** Provided entries follows **
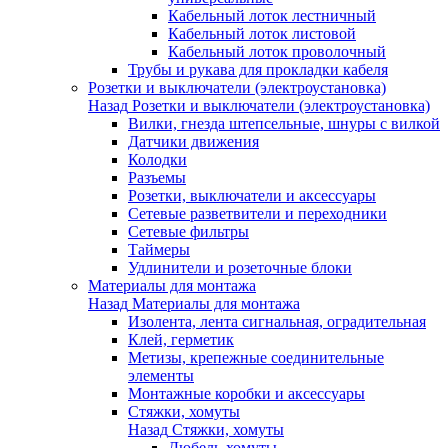
Кабельный лоток лестничный
Кабельный лоток листовой
Кабельный лоток проволочный
Трубы и рукава для прокладки кабеля
Розетки и выключатели (электроустановка)
Назад
Розетки и выключатели (электроустановка)
Вилки, гнезда штепсельные, шнуры с вилкой
Датчики движения
Колодки
Разъемы
Розетки, выключатели и аксессуары
Сетевые разветвители и переходники
Сетевые фильтры
Таймеры
Удлинители и розеточные блоки
Материалы для монтажа
Назад
Материалы для монтажа
Изолента, лента сигнальная, оградительная
Клей, герметик
Метизы, крепежные соединительные
элементы
Монтажные коробки и аксессуары
Стяжки, хомуты
Назад
Стяжки, хомуты
Дюбель-хомуты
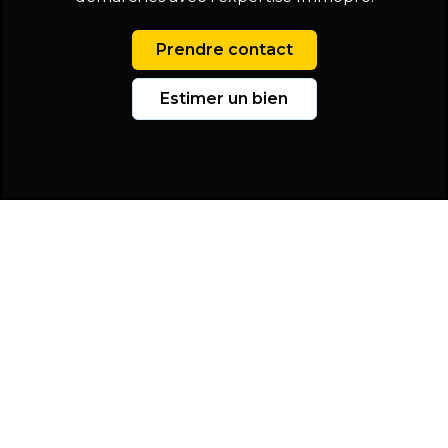
Prendre contact
Estimer un bien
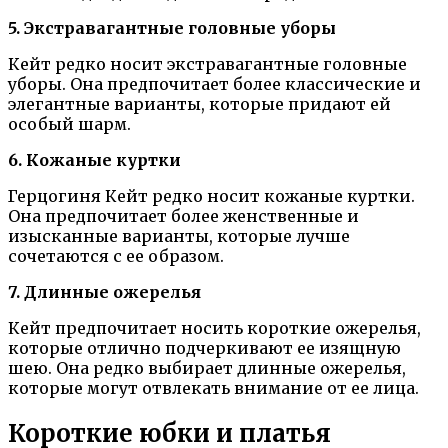
5. Экстравагантные головные уборы
Кейт редко носит экстравагантные головные
уборы. Она предпочитает более классические и
элегантные варианты, которые придают ей
особый шарм.
6. Кожаные куртки
Герцогиня Кейт редко носит кожаные куртки.
Она предпочитает более женственные и
изысканные варианты, которые лучше
сочетаются с ее образом.
7. Длинные ожерелья
Кейт предпочитает носить короткие ожерелья,
которые отлично подчеркивают ее изящную
шею. Она редко выбирает длинные ожерелья,
которые могут отвлекать внимание от ее лица.
Короткие юбки и платья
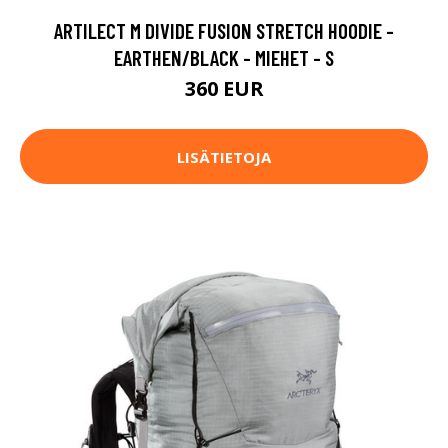
ARTILECT M DIVIDE FUSION STRETCH HOODIE -
EARTHEN/BLACK - MIEHET - S
360 EUR
LISÄTIETOJA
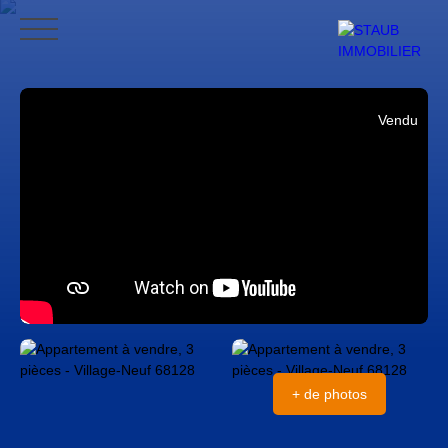
ACCUEIL
ACHETER
VENDRE
NOS AVIS
CONTACT
BLO
Vendu
CONTACT
+ de photos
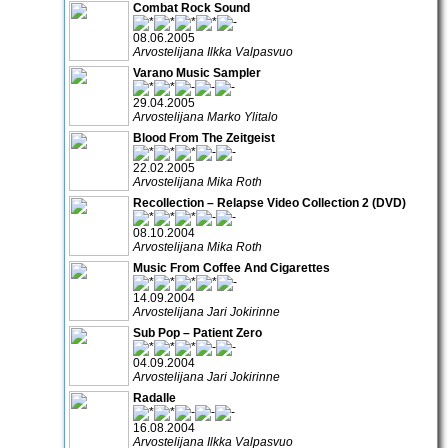
Combat Rock Sound
08.06.2005
Arvostelijana Ilkka Valpasvuo
Varano Music Sampler
29.04.2005
Arvostelijana Marko Ylitalo
Blood From The Zeitgeist
22.02.2005
Arvostelijana Mika Roth
Recollection – Relapse Video Collection 2 (DVD)
08.10.2004
Arvostelijana Mika Roth
Music From Coffee And Cigarettes
14.09.2004
Arvostelijana Jari Jokirinne
Sub Pop – Patient Zero
04.09.2004
Arvostelijana Jari Jokirinne
Radalle
16.08.2004
Arvostelijana Ilkka Valpasvuo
** End of Provided entries **
_What is required_
Every line above that holds the string "Сетевые" should be returned.

_Task response_
Сетевые разветвители и переходники
Сетевые фильтры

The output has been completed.